>>

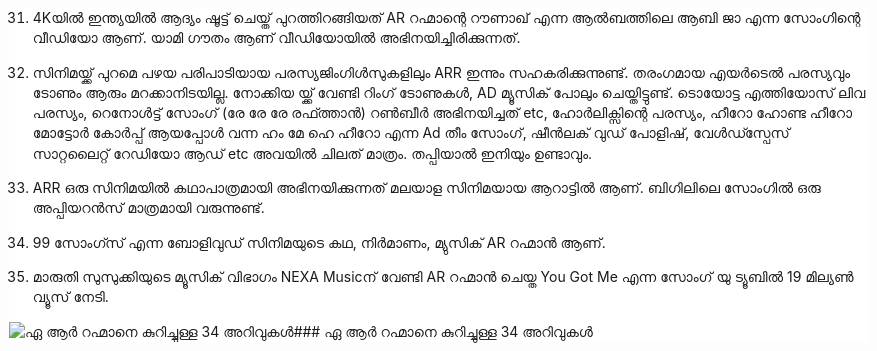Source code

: 31. 4Kയിൽ ഇന്ത്യയിൽ ആദ്യം ഷൂട്ട് ചെയ്ത് പുറത്തിറങ്ങിയത് AR റഹ്മാന്റെ റൗണാഖ് എന്ന ആൽബത്തിലെ ആബി ജാ എന്ന സോംഗിന്റെ വീഡിയോ ആണ്. യാമി ഗൗതം ആണ് വീഡിയോയിൽ അഭിനയിച്ചിരിക്കുന്നത്.

32. സിനിമയ്ക്ക് പുറമെ പഴയ പരിപാടിയായ പരസ്യജിംഗിൾസുകളിലും ARR ഇന്നും സഹകരിക്കുന്നുണ്ട്. തരംഗമായ എയർടെൽ പരസ്യവും ടോണും ആരും മറക്കാനിടയില്ല. നോക്കിയ യ്ക്ക് വേണ്ടി റിംഗ് ടോണുകൾ, AD മ്യൂസിക് പോലും ചെയ്തിട്ടുണ്ട്. ടൊയോട്ട എത്തിയോസ് ലിവ പരസ്യം, റെനോൾട്ട് സോംഗ് (രേ രേ രേ രഫ്ത്താൻ) റൺബീർ അഭിനയിച്ചത് etc, ഹോർലിക്സിന്റെ പരസ്യം, ഹീറോ ഹോണ്ട ഹീറോ മോട്ടോർ കോർപ്പ് ആയപ്പോൾ വന്ന ഹം മേ ഹെ ഹീറോ എന്ന Ad തീം സോംഗ്, ഷീൻലക് വുഡ് പോളിഷ്, വേൾഡ്സ്പേസ് സാറ്റലൈറ്റ് റേഡിയോ ആഡ് etc അവയിൽ ചിലത് മാത്രം. തപ്പിയാൽ ഇനിയും ഉണ്ടാവും.

33. ARR ഒരു സിനിമയിൽ കഥാപാത്രമായി അഭിനയിക്കുന്നത് മലയാള സിനിമയായ ആറാട്ടിൽ ആണ്. ബിഗിലിലെ സോംഗിൽ ഒരു അപ്പിയറൻസ് മാത്രമായി വരുന്നുണ്ട്.

34. 99 സോംഗ്സ് എന്ന ബോളിവുഡ് സിനിമയുടെ കഥ, നിർമാണം, മ്യുസിക് AR റഹ്മാൻ ആണ്.

35. മാരുതി സുസുക്കിയുടെ മ്യൂസിക് വിഭാഗം NEXA Musicന് വേണ്ടി AR റഹ്മാൻ ചെയ്ത You Got Me എന്ന സോംഗ് യു ട്യൂബിൽ 19 മില്യൺ വ്യൂസ് നേടി.


![ഏ ആർ റഹ്മാനെ കുറിച്ചുള്ള 34 അറിവുകൾ](https://cdn.boolokam.com/articles/2022/10/FWGGGGGGG.jpg)### ഏ ആർ റഹ്മാനെ കുറിച്ചുള്ള 34 അറിവുകൾ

<<

[ABOUT THIS TASK] Copy out all of the lines above word for word, leaving the pictures out.

[ANSWER TO THE PROBLEM]
Source code

: 31. 4Kയിൽ ഇന്ത്യയിൽ ആദ്യം ഷൂട്ട് ചെയ്ത് പുറത്തിറങ്ങിയത് AR റഹ്മാന്റെ റൗണാഖ് എന്ന ആൽബത്തിലെ ആബി ജാ എന്ന സോംഗിന്റെ വീഡിയോ ആണ്. യാമി ഗൗതം ആണ് വീഡിയോയിൽ അഭിനയിച്ചിരിക്കുന്നത്.

32. സിനിമയ്ക്ക് പുറമെ പഴയ പരിപാടിയായ പരസ്യജിംഗിൾസുകളിലും ARR ഇന്നും സഹകരിക്കുന്നുണ്ട്. തരംഗമായ എയർടെൽ പരസ്യവും ടോണും ആരും മറക്കാനിടയില്ല. നോക്കിയ യ്ക്ക് വേണ്ടി റിംഗ് ടോണുകൾ, AD മ്യൂസിക് പോലും ചെയ്തിട്ടുണ്ട്. ടൊയോട്ട എത്തിയോസ് ലിവ പരസ്യം, റെനോൾട്ട് സോംഗ് (രേ രേ രേ രഫ്ത്താൻ) റൺബീർ അഭിനയിച്ചത് etc, ഹോർലിക്സിന്റെ പരസ്യം, ഹീറോ ഹോണ്ട ഹീറോ മോട്ടോർ കോർപ്പ് ആയപ്പോൾ വന്ന ഹം മേ ഹെ ഹീറോ എന്ന Ad തീം സോംഗ്, ഷീൻലക് വുഡ് പോളിഷ്, വേൾഡ്സ്പേസ് സാറ്റലൈറ്റ് റേഡിയോ ആഡ് etc അവയിൽ ചിലത് മാത്രം. തപ്പിയാൽ ഇനിയും ഉണ്ടാവും.

33. ARR ഒരു സിനിമയിൽ കഥാപാത്രമായി അഭിനയിക്കുന്നത് മലയാള സിനിമയായ ആറാട്ടിൽ ആണ്. ബിഗിലിലെ സോംഗിൽ ഒരു അപ്പിയറൻസ് മാത്രമായി വരുന്നുണ്ട്.

34. 99 സോംഗ്സ് എന്ന ബോളിവുഡ് സിനിമയുടെ കഥ, നിർമാണം, മ്യുസിക് AR റഹ്മാൻ ആണ്.

35. മാരുതി സുസുക്കിയുടെ മ്യൂസിക് വിഭാഗം NEXA Musicന് വേണ്ടി AR റഹ്മാൻ ചെയ്ത You Got Me എന്ന സോംഗ് യു ട്യൂബിൽ 19 മില്യൺ വ്യൂസ് നേടി.


![ഏ ആർ റഹ്മാനെ കുറിച്ചുള്ള 34 അറിവുകൾ](https://cdn.boolokam.com/articles/2022/10/FWGGGGGGG.jpg)### ഏ ആർ റഹ്മാനെ കുറിച്ചുള്ള 34 അറിവുകൾ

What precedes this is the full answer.